Q: What is a design token in simple terms?

A: A design token is a named variable that stores a design decision. Instead of writing color: #3B82F6 in 47 files, you define --primary: #3B82F6 once and reference it everywhere. The "token" part means it carries meaning: this isn't just a blue color, it's your primary action color. Change it once, it updates everywhere. That's the entire concept.

Q: Are design tokens the same as CSS variables?

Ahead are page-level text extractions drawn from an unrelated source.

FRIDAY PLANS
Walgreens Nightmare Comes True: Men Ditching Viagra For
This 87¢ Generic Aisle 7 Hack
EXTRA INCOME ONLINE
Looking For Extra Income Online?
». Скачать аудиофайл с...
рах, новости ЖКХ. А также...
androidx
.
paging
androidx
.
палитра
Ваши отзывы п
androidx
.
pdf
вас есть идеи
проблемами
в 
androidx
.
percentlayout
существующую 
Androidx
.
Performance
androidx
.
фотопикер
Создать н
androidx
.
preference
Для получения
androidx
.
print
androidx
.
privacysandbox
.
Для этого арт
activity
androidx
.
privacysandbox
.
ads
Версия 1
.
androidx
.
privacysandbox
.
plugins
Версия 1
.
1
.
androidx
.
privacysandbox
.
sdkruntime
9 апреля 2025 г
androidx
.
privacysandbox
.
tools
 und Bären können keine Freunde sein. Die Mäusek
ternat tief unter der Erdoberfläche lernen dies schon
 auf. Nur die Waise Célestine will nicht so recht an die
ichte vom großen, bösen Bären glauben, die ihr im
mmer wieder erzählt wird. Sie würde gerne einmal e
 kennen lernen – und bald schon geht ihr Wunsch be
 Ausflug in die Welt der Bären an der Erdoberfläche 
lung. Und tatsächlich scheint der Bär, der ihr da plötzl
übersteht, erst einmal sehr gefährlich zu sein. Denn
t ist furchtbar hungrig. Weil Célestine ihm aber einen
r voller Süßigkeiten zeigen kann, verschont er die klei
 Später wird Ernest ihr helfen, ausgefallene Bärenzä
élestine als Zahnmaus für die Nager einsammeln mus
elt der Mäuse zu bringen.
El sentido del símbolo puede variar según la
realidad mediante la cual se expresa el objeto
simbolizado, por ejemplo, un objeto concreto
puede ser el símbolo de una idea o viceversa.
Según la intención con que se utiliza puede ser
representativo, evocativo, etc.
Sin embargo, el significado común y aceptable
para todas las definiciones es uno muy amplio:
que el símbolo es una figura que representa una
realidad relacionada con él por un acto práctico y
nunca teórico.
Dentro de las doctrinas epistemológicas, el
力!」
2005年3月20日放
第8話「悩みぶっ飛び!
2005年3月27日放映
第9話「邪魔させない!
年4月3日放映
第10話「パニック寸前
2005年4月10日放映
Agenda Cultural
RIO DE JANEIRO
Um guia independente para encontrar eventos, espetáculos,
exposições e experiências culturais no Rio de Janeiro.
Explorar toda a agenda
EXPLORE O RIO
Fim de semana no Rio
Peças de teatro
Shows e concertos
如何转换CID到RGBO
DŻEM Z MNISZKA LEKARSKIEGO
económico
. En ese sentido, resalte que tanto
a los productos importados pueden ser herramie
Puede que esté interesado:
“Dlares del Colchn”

A: CSS variables are the technical mechanism; design tokens are the conceptual layer on top. A CSS variable stores a value (--blue-500: #3B82F6). A design token adds meaning (--primary: var(--blue-500) means "this is our brand action color"). AI tools especially need that meaning layer because --primary is self-documenting while --blue-500 tells the AI nothing about when to use it.

Q: Do I need design tokens for a small project?

A: Even a 3-page project benefits from 10-15 tokens (5 colors, 3 radius values, 2 shadows, 1 font stack). The setup takes 15 minutes. Without tokens, AI tools pick different values on each generation, creating visual drift. With tokens, every page stays consistent automatically. The smaller the project, the faster the setup and the more obvious the improvement.

Q: How many design tokens do I need?

A: A minimal effective set is 15-20 tokens: 5 color tokens (primary, secondary, background, foreground, muted), 3 border-radius tokens (sm, md, lg), 3 shadow tokens (sm, md, lg), 2 font tokens (sans, mono), and 2-3 spacing tokens. This covers 90% of visual decisions. Matchkit's generated token set uses about 40 tokens for comprehensive coverage.

Q: Should I use design tokens even if I'm not using AI tools?

A: Yes, but for different reasons. Without AI tools, tokens reduce repetition and make theming easier. You change a color in one place, and it updates everywhere. With AI tools, tokens become communication. They tell Claude exactly what to use and when. Either way, 15 minutes of setup saves hours of refactoring later.

Q: Can I use design tokens with frameworks other than Tailwind?

A: Absolutely. Tokens work with any CSS. Define them in a CSS file, and reference them in any CSS-in-JS solution, Styled Components, Emotion, or plain CSS. The concept is the same: store design decisions in named variables and reference them consistently. The CSS custom properties syntax works everywhere.

Design tokens aren't complicated. They're just intentional naming. When you name something --primary instead of --blue-500, you're adding semantic meaning. For humans, that's clarity. For AI tools, it's the difference between consistent output and visual drift.

Start with 15 minutes and 15-20 tokens. Notice how much more consistent your AI-generated code becomes. Then expand from there.